I have the before and after pictures.....


----------



## Finger_Mullet (Aug 19, 2005)

Something tells me that it was not killed in China Grove.... Maybe teh snow on the ground and the 15 degree temperature???
Where did you kill it?

Nice buck!!

Darin


----------



## Gregg Seaford (Feb 23, 2009)

LOL!!!! Canada last year,just getting around to making a post,trip of a life time.... Thanks........


----------



## dudeondacouch (Apr 6, 2010)

China Grove could easily be 15* in October.

(Since it says 15* Celcius)


----------



## Finger_Mullet (Aug 19, 2005)

Missed the C


----------



## Gregg Seaford (Feb 23, 2009)

It was about -15 F when we were there hunting and thats cold for a southern boy,the before pic was about a month before I killed the deer....


----------



## Finger_Mullet (Aug 19, 2005)

I could not even imagine -15F. I don't have enough clothes to wear.

Darin


----------



## chriscustom (Jun 17, 2006)

Nice Buck! What did that beast weigh?


----------



## Tater639 (Apr 6, 2011)

Dont dis China Grove, my buddy pulled a nice 10 pt out of there 2 years ago!


----------



## Finger_Mullet (Aug 19, 2005)

I am not dissing China Grove at all. I have killed a 144 gross scoring deer in Asheboro, NC. I was just saying that deer was not killed in China Grove because of the body size and the weather in the picture. 

Darin


----------



## Gregg Seaford (Feb 23, 2009)

Deer weight was 250 plus... scale only went to 250.....


----------



## Gregg Seaford (Feb 23, 2009)

Friend just got back from same place and they killed a 203 and a 177...


----------



## RuddeDogg (Mar 20, 2004)

Awesome work. Congrats.


----------



## chriscustom (Jun 17, 2006)

Those are thick racks. What out fitter do you use?


----------



## Gregg Seaford (Feb 23, 2009)

Northern Giants Trophy Ranch.... Nice people.....


----------



## stumpy (Aug 15, 2010)

Gregg Seaford said:


> Northern Giants Trophy Ranch.... Nice people.....

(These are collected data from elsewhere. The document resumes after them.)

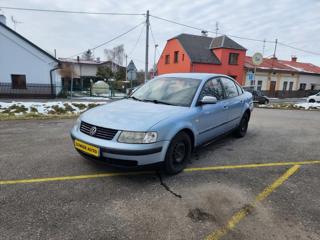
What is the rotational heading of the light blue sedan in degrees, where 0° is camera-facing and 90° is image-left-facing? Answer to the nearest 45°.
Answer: approximately 45°

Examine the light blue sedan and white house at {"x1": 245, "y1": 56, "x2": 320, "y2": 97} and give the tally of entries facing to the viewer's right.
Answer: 0

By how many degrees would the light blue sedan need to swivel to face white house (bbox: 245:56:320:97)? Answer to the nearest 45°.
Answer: approximately 180°

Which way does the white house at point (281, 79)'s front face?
toward the camera

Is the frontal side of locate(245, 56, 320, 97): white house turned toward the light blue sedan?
yes

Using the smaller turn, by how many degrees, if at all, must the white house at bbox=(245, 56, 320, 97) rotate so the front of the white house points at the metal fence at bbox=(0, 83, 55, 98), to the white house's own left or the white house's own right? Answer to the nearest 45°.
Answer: approximately 45° to the white house's own right

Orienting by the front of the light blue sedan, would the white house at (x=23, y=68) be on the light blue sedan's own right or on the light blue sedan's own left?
on the light blue sedan's own right

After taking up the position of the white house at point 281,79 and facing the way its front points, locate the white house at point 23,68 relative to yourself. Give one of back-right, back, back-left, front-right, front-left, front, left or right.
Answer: front-right

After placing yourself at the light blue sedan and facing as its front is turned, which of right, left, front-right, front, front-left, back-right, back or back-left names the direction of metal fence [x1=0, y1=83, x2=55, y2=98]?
right
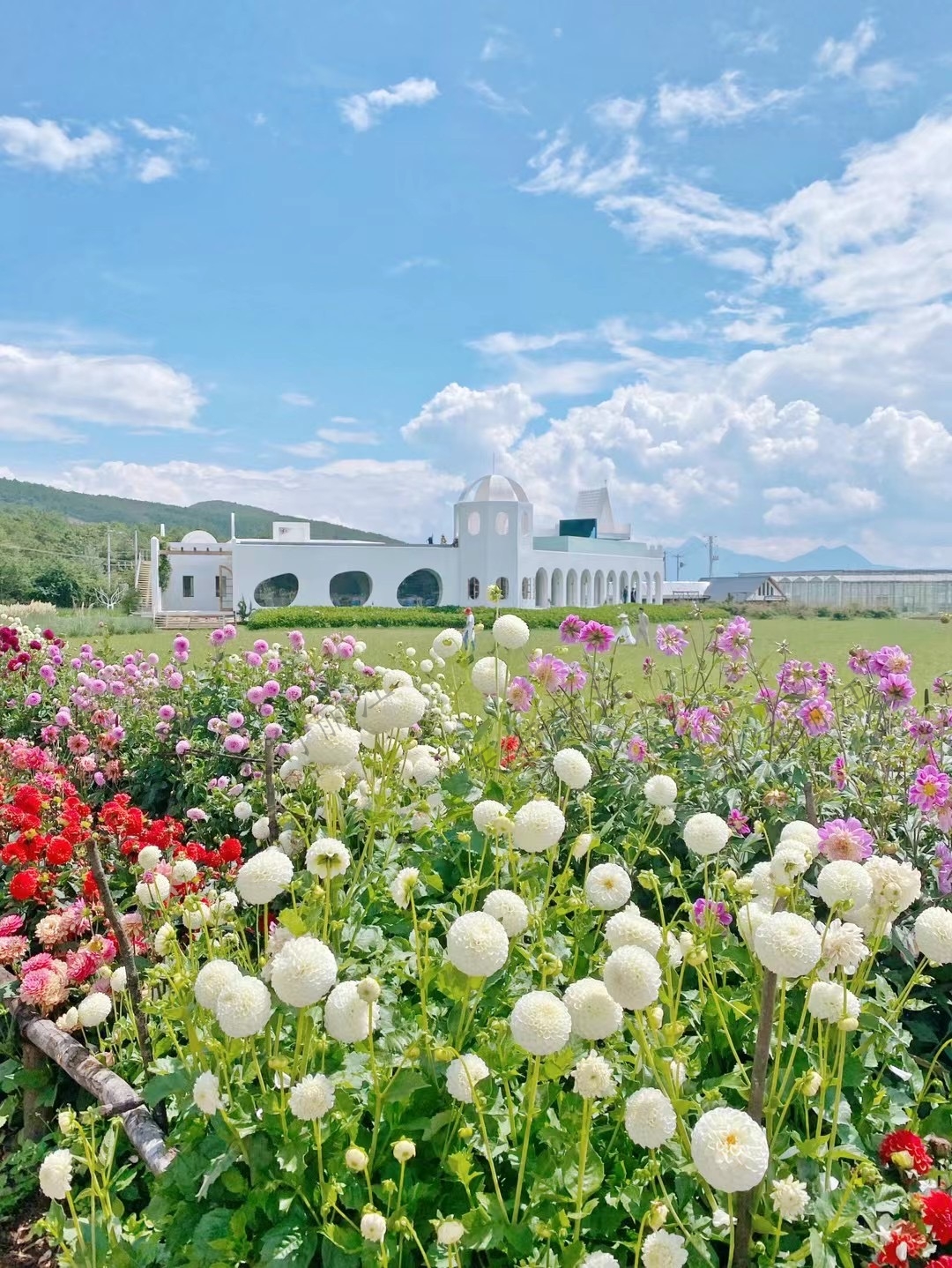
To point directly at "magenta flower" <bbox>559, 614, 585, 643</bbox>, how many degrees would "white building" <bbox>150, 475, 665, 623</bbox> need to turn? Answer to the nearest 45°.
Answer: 0° — it already faces it

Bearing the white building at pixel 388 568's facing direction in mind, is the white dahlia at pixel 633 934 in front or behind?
in front

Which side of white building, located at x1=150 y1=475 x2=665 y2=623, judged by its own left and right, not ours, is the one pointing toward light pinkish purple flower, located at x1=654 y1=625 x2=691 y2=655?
front

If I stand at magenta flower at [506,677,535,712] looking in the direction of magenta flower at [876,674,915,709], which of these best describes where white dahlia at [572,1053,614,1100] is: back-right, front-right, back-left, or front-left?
back-right

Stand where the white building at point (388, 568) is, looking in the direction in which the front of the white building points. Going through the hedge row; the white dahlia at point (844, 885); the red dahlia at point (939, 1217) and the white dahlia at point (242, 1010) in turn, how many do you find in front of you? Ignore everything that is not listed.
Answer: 4

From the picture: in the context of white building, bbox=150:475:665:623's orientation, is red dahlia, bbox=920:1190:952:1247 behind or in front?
in front

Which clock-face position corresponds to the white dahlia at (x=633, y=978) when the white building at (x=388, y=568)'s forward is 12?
The white dahlia is roughly at 12 o'clock from the white building.

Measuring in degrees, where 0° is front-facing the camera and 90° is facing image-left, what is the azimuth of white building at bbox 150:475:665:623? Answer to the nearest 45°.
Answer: approximately 0°

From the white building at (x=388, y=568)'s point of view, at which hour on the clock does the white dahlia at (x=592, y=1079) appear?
The white dahlia is roughly at 12 o'clock from the white building.

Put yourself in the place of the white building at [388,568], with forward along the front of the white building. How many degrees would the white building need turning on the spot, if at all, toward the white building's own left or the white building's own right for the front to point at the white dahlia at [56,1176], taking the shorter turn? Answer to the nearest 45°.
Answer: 0° — it already faces it

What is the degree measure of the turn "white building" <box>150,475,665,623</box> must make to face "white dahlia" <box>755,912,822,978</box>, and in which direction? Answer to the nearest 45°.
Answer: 0° — it already faces it

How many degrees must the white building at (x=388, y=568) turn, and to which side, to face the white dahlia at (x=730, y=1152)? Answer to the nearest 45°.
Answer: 0° — it already faces it

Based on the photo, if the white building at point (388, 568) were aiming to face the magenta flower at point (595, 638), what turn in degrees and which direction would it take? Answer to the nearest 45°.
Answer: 0° — it already faces it

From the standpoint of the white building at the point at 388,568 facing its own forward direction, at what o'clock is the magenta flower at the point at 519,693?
The magenta flower is roughly at 12 o'clock from the white building.

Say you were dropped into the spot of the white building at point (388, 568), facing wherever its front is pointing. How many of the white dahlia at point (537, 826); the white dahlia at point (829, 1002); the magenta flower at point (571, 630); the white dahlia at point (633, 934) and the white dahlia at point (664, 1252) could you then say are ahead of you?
5

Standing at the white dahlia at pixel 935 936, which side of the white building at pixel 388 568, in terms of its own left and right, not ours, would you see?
front

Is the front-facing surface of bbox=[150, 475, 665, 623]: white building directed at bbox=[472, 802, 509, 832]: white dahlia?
yes
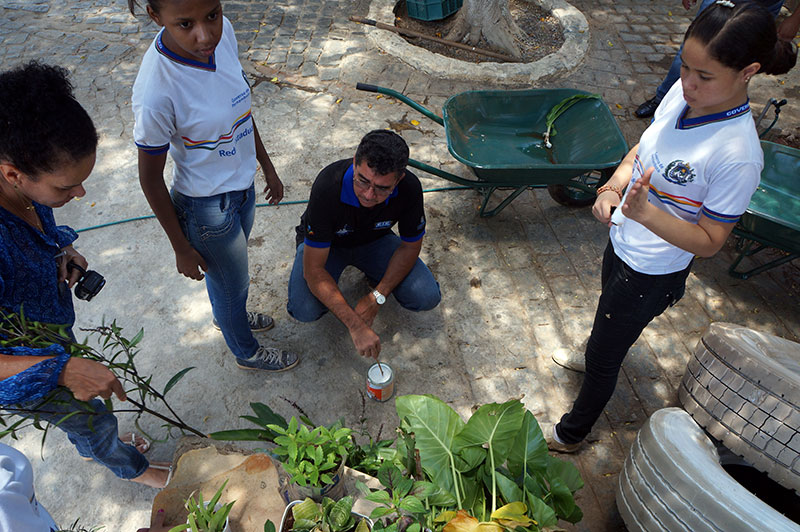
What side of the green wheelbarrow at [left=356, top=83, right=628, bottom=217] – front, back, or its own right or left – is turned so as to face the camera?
right

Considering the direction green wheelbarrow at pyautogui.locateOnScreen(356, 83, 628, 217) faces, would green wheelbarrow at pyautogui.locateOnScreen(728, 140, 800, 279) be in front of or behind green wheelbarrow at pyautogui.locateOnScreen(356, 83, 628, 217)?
in front

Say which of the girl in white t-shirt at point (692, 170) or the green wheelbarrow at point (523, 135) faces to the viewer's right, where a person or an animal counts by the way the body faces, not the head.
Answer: the green wheelbarrow

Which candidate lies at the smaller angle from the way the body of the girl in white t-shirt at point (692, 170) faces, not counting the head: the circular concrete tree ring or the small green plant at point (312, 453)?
the small green plant

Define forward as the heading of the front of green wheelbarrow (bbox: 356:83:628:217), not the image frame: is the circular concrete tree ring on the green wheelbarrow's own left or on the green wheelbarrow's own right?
on the green wheelbarrow's own left

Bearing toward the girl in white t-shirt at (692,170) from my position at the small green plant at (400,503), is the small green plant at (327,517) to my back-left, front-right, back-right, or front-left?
back-left

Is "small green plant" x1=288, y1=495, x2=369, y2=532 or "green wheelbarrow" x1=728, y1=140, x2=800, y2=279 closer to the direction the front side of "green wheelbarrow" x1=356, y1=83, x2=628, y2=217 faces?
the green wheelbarrow

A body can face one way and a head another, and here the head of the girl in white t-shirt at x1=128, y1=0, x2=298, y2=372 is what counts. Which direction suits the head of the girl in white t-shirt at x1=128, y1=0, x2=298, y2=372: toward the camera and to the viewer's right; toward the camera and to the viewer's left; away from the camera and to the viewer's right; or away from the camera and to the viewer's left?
toward the camera and to the viewer's right

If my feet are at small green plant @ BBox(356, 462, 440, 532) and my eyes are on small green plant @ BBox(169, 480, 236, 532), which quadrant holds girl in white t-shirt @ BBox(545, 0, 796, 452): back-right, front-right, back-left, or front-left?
back-right

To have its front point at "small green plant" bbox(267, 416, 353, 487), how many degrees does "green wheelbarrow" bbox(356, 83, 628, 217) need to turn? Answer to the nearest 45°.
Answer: approximately 90° to its right

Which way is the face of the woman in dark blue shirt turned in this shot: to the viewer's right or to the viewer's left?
to the viewer's right

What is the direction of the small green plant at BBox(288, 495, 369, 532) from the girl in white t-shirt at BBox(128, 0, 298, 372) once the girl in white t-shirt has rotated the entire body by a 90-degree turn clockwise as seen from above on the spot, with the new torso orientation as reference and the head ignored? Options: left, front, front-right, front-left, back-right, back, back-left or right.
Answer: front-left

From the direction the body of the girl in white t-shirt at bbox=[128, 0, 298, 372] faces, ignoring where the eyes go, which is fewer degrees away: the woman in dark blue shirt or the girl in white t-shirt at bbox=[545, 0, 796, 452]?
the girl in white t-shirt

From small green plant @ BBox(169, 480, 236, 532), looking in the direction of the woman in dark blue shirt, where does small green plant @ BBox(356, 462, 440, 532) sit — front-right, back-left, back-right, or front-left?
back-right

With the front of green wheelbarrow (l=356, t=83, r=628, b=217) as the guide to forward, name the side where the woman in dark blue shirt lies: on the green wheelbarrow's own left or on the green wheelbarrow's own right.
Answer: on the green wheelbarrow's own right

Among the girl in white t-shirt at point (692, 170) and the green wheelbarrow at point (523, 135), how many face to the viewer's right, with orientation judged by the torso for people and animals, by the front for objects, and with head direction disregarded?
1
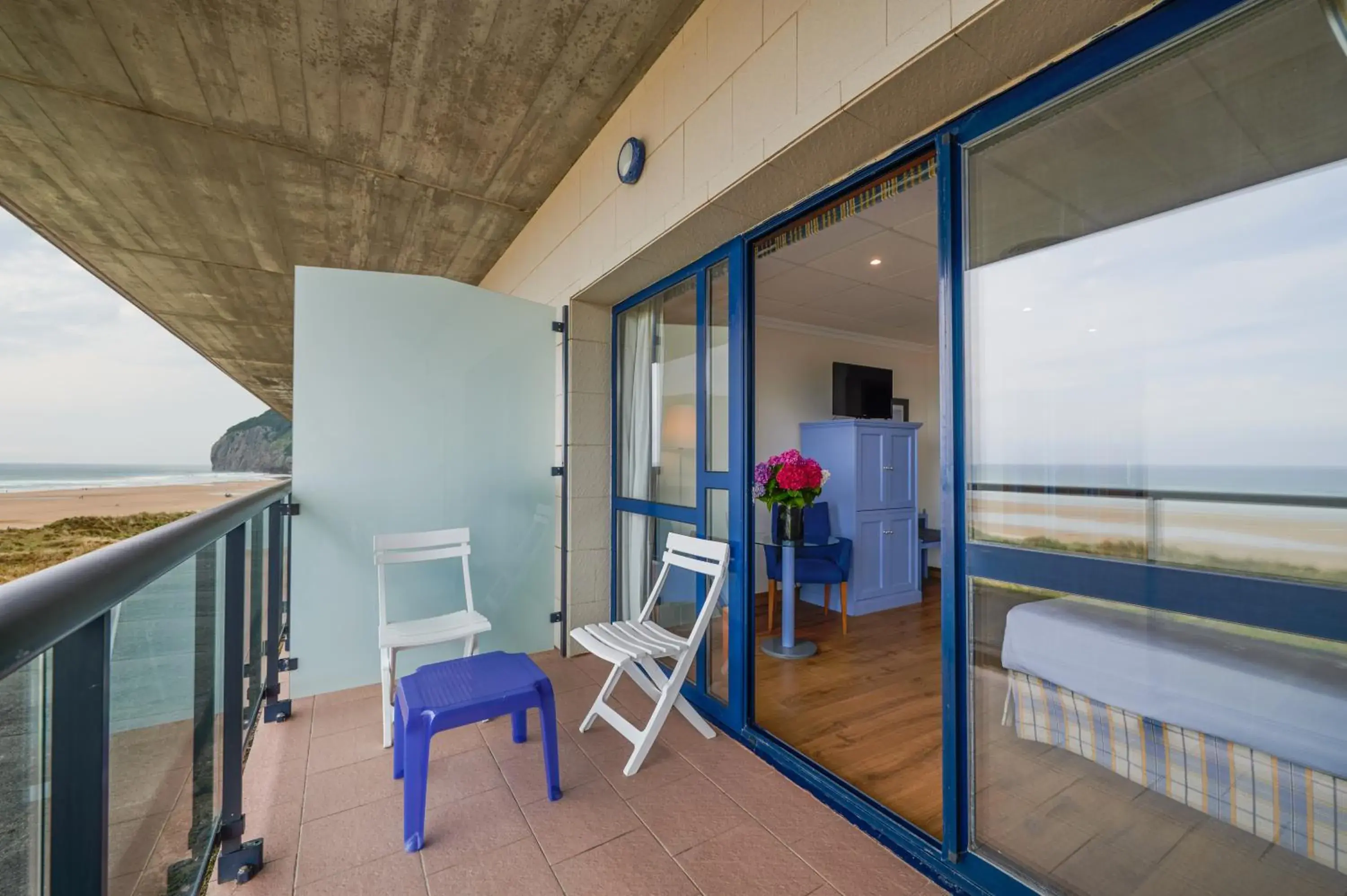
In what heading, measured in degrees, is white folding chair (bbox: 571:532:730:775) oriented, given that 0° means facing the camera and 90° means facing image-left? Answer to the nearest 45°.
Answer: approximately 45°

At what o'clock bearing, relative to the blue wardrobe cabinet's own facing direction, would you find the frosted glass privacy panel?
The frosted glass privacy panel is roughly at 3 o'clock from the blue wardrobe cabinet.

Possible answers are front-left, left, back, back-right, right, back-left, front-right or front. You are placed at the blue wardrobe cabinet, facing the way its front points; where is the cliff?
back-right

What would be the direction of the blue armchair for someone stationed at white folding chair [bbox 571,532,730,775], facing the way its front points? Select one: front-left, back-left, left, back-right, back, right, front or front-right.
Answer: back

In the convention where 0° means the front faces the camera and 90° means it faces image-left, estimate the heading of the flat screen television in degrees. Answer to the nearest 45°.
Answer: approximately 315°

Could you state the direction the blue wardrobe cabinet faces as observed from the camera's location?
facing the viewer and to the right of the viewer

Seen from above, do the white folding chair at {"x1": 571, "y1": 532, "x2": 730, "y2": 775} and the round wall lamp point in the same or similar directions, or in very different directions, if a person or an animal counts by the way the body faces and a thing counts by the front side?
same or similar directions

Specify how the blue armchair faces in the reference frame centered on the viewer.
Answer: facing the viewer

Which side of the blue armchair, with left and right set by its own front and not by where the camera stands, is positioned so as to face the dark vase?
front

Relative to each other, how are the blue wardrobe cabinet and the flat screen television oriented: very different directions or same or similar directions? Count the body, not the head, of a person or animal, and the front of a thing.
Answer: same or similar directions

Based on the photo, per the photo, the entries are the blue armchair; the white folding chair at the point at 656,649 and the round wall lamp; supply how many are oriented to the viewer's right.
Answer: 0

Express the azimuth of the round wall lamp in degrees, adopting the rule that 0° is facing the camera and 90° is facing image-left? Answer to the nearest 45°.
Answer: approximately 45°

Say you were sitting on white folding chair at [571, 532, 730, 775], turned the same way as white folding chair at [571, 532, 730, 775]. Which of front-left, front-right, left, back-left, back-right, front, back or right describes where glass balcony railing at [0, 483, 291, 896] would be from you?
front
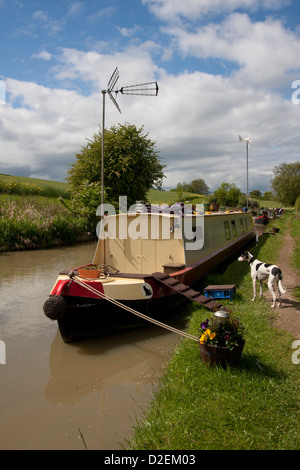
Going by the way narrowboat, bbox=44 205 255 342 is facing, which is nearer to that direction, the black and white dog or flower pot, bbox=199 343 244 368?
the flower pot

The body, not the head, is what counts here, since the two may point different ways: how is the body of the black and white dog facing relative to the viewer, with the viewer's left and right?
facing away from the viewer and to the left of the viewer

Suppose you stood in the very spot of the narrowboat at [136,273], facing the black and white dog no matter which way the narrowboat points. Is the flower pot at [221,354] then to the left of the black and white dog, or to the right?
right

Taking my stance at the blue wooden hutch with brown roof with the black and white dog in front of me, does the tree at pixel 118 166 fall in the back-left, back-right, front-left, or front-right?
back-left

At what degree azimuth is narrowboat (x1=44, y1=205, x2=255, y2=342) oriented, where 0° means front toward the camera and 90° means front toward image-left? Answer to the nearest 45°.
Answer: approximately 45°

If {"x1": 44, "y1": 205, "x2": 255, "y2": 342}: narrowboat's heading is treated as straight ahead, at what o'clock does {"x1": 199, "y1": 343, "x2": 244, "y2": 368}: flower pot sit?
The flower pot is roughly at 10 o'clock from the narrowboat.

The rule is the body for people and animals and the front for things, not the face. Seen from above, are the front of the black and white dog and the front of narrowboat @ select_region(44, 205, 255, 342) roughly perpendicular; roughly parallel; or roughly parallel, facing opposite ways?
roughly perpendicular

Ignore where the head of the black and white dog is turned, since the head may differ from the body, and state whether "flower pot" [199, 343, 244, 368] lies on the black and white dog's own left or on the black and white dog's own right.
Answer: on the black and white dog's own left

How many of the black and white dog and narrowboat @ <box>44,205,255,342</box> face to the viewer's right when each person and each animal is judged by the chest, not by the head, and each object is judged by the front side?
0

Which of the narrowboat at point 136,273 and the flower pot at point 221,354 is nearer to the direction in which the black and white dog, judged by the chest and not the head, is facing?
the narrowboat

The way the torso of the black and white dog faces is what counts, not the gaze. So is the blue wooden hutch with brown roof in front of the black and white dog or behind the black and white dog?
in front
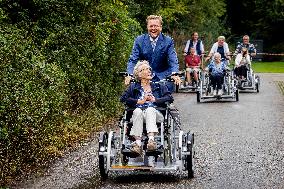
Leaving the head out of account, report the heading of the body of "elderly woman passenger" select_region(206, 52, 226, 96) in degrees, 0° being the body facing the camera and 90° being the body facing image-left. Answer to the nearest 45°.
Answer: approximately 0°

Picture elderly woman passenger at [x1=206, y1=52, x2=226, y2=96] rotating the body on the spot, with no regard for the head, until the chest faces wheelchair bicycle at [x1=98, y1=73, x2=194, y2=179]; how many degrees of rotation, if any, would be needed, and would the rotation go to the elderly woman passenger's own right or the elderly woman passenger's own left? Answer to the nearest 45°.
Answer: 0° — they already face it

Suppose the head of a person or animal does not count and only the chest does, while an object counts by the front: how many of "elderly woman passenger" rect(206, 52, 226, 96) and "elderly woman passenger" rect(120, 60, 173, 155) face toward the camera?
2

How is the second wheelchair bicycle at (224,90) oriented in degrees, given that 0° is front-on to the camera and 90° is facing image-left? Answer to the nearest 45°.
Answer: approximately 0°

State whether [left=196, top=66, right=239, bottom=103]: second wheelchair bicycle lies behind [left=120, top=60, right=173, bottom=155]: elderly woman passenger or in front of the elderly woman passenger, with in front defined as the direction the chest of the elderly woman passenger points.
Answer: behind
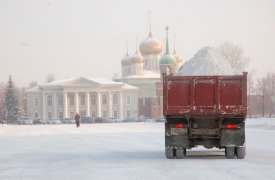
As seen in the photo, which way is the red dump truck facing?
away from the camera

 Just found your photo on there web site/gallery. That must have been a dream come true, I know it would be for me. If I could I'd wish for a Saskatchewan whitetail hunt w Jim Shockey and harvest a deer with bow & arrow. Congrats on your trophy Gregg.


----------



## Gregg Seaford (Feb 23, 2009)

Thanks for the kind words stumpy,it was a dream come true,my dream hunt!!


----------